This book has a number of unique features in that it deals with Sino-American educational interaction over a period of more than a century. While readers will be familiar with iconic figures such as Tao Xingzhi and Hu Shi, students of John Dewey, in this book we meet lesser-known figures who played highly significant roles – Ma Yinchu, Dexter Walcott, Wu Yifang and three women scholars in Home Economics she mentored, Wu Leichuan and Paul Lam Chi-Fung. The four periods covered begin with the transition from the late Qing to the early Republic, the Nanjing decade, the Maoist/Cold War period, and finally China's opening up and the establishment of Confucius Institutes in the US in recent decades.
As a scholar of comparative education, I have always felt that context matters deeply in comparative reflection, also that diachronic comparison can be as interesting as the more common comparison across nations and regions at a given time. What is particularly notable in terms of China and America is how this kind of historical review can give hope, with certain dramatic turning points over the century making possible new and unanticipated developments.
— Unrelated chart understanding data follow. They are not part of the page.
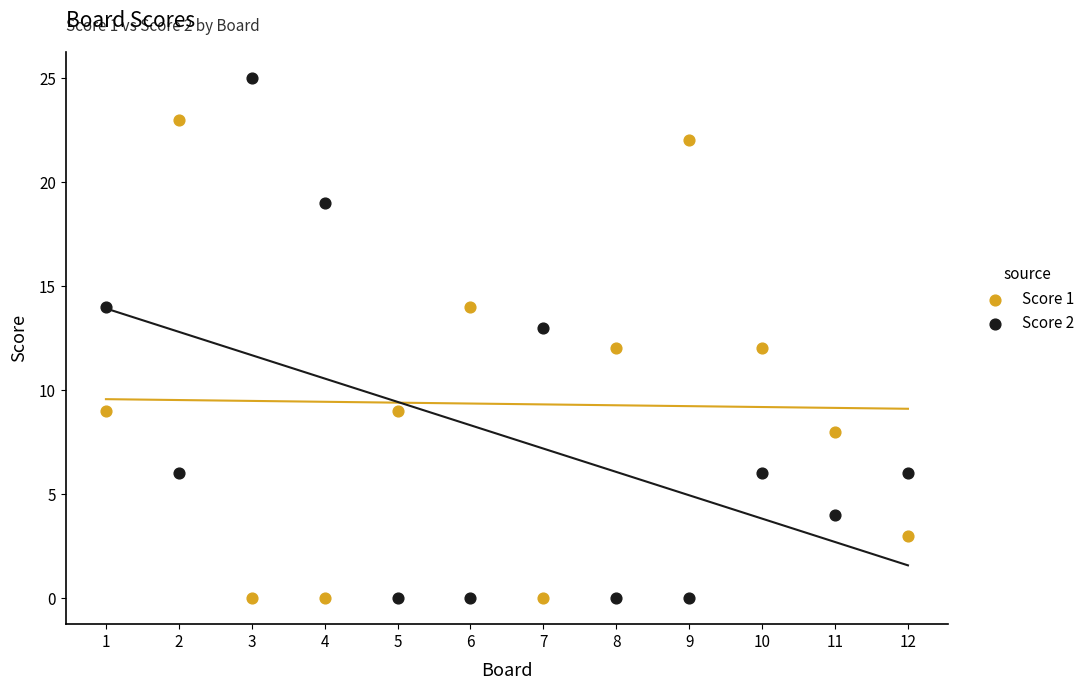

Which series contains the highest Y value?

Score 2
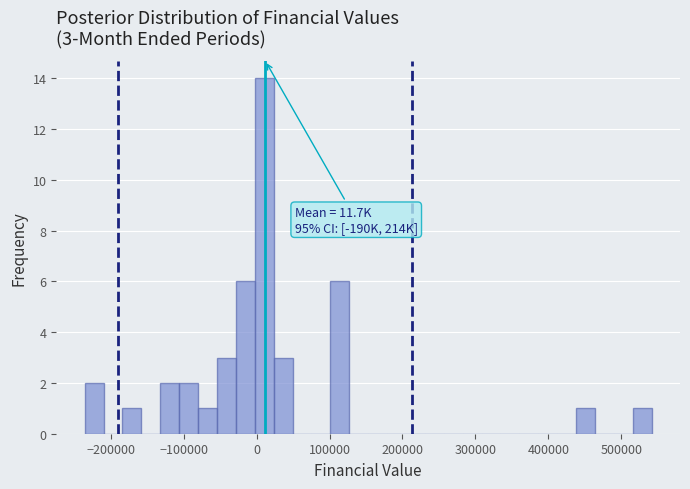

Read against the x-axis, roughly where is the centre of the tallest bar?

10000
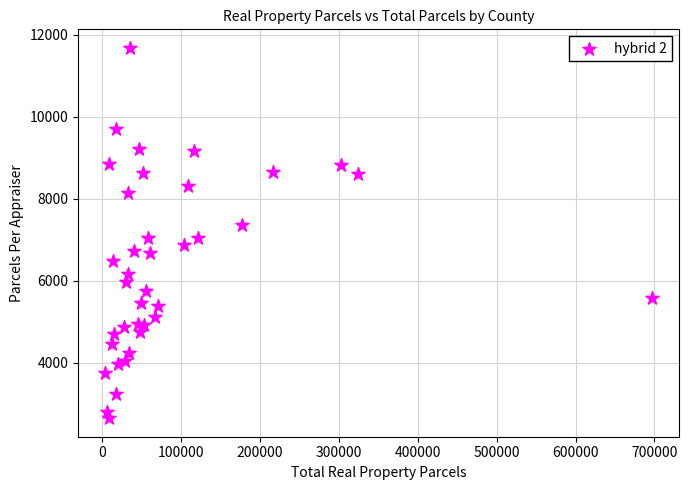

What is the range of Y values (max minus min)?

9030.7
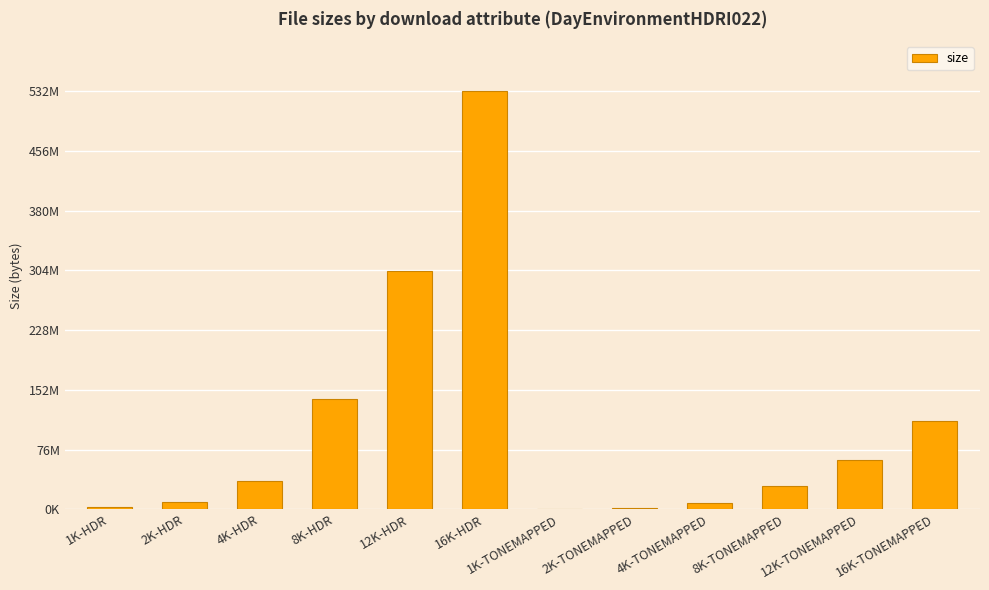

Are the bars grouped side by side (vs. stacked)?

No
First, let me say that the 14 authors and editors constitute a remarkable group, mainly from the fields of history, anthropology, political science and law, who bring new insights drawing upon documentary and archival sources that are little known. In some cases, interviews were done as well, opening up many new perspectives. As a Canadian who has spent a lifetime doing parallel research on Canada–China educational relations I have found this a fascinating read and will simply try to identify highlights in each section, in the hope of stimulating readers to embrace a topic that could not be more important in these difficult geo-political times.
Part one, dealing with the late Qing and early Republican period, starts with a study of the World Chinese Students’ Journal and Federation in Shanghai, where Chinese who had studied in America were expressing views from their American experience that were more moderate and balanced than the lessons from Japan that directly influenced educational policy. The chapters that follow, on Ma Yinchu and Dexter Walcott, an early American philosophy teacher at Tsinghua from Hamline University in Minnesota, give more details on the kinds of measured influences of American academia in this time of dramatic change. I had always been fascinated by Ma's courage as President of Peking University in the 1950s in speaking out against Mao's population policy and paying for it by nearly 30 years of exile, only to return as honorary president in 1979. This chapter made clear how the roots of that academic courage and integrity were nurtured.
Part two, dealing with the Nanjing decade, the Japanese invasion and subsequent civil war, has chapters that delve deeply into the interface between Confucian and Christian values, with a moving chapter on Wu Leichuan at Yenching University and his extensive explorations into this theme, even while his leadership role as chancellor was overshadowed by John Leighton Stuart. This provides a foundation for understanding the lasting legacy of the Christian universities, which persisted in the normal universities and other public universities of the Communist regime and stimulated considerable new thinking when Deng Xiaoping opened up China to the world. Parallel to this was the dynamic influence of Wu Yifang, one of the first women presidents of a Chinese university and three women scholars in the field of Home Economics whom she mentored and whose influence in the American postwar context is documented in chapter five.
Part three focuses on the Cold War period, with chapters that give insights from both the Nationalist and Communist perspectives. The China Institute that had been established in the 1920s is discussed in chapter seven. It supported Chinese students in America during China's revolutionary war and Communist transformation and the chapter gives insight into the individuals and forces that have persisted until now with US support for Taiwan's independent democratic development. Chapter eight then goes on to look at the impact of China–America relations on students in the mainland during the early Communist years, and how the Korean War was viewed on Chinese campuses. Once again, the complexities and nuances of past Sino-American interaction played out in ways that were sometimes surprising. Chapter nine turns to Hong Kong and the leadership of Lam Chi-Fung in establishing Baptist College, in circumstances where an American funded project faced disadvantages in face of the elitism of the British higher education system of the time.
All the way through this volume one feels that Sino-American interaction has never been one way only, given the richness of China's educational and cultural heritage and the ways in which it was asserted even in the most difficult times. Part four on the Confucius Institutes (CIs) in the US thus brings the volume to a conclusion that highlights the cultural counter force coming from China's rising global status. The three chapters present different dimensions of the experiences of the CIs in the US, which constituted nearly one fifth of the global number in 2017 but had dropped from 103 in 2017 to 47 in 2021. Chapter ten documents this rise and fall, while giving interesting details on the range of activities carried out by CIs in different states and the political and congressional reactions to their presence on American university campuses. Chapter 11 turns to a legal analysis of the contracts between Chinese and American universities that shaped their establishment, showing how the protection of academic freedom is possible within these parameters. Chapter 12 is a masterful anthropological analysis of the discourse around human rights and academic freedom and the ways it can be understood in diverse contexts.
The changing contexts of the four periods covered in this book show fruitful forms of mutual learning in the initiatives of a wide range of individuals and institutions that give us hope for greater openness in future and the kind of balance between strengths on both sides that could nurture our younger generation as cosmopolitan citizens.